Rates are rising and I am rethinking all my money decisions
Rising interest rates have caused some to rethink how they plan to spend, invest and save going forward. After many years of low interest rates, the strategies that worked well in the past, like variable mortgage rates, should be re-examined. Previously, the only way to earn a decent interest rate was to invest in financial markets and take on increased risks. Investors may soon be able to look at savings accounts, but you’ll need to shop around for the best rates. Higher rates should also lead to different investment strategies due to increased corporate earnings and the effects of rates on certain industries. For fixed income, like bonds, a shorter maturity may make more sense especially if you need to sell before they mature. After living in a near-zero rate environment, we’ll need to make adjustments for a rising rate one.
Key Takeaways:
- In a low rate environment, the only way to earn money was to invest in financial markets, which comes with added risks.

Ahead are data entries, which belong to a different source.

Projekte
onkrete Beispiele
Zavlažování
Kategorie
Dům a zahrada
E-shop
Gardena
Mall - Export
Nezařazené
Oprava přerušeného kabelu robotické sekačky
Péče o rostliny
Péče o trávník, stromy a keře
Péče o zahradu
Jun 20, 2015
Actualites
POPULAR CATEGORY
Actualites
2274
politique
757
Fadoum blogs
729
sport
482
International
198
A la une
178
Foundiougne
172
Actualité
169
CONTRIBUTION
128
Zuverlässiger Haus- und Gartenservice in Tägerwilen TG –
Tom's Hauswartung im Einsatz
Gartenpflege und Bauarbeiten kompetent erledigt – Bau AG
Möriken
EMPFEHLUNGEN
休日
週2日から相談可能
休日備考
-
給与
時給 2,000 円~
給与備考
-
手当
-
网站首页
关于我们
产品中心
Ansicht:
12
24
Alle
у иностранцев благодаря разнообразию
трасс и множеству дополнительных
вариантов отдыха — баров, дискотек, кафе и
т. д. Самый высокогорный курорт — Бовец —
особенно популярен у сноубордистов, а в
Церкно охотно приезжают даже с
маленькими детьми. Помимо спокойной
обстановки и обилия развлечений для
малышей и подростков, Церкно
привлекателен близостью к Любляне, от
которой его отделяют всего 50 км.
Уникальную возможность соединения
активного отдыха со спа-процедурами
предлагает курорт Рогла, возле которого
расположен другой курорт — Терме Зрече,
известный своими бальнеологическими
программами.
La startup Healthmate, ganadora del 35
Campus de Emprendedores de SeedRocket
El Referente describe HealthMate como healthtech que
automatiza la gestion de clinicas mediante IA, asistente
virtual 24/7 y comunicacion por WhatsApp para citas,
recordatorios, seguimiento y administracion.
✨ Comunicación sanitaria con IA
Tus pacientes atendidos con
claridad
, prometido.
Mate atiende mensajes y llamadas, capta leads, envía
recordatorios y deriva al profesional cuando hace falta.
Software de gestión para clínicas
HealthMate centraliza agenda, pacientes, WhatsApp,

- Better growth tends to increase the number of jobs, improve wages and consumer confidence, but also inflation, which can lead to even higher rates.
- Rising rates can cause valuations (measured by price-to-earnings multiples) to fall, which is why sectors like utilities or real estate, which are thought of as bond substitutes, tend do poorly when rates rise.
“We’ve never been in this kind of ultra-low rate environment before, which means we’ve never been in this kind of rising rate environment, either. It’s important to remember that the reason rates are rising, not just here, but around the world, is that the global economy is improving.”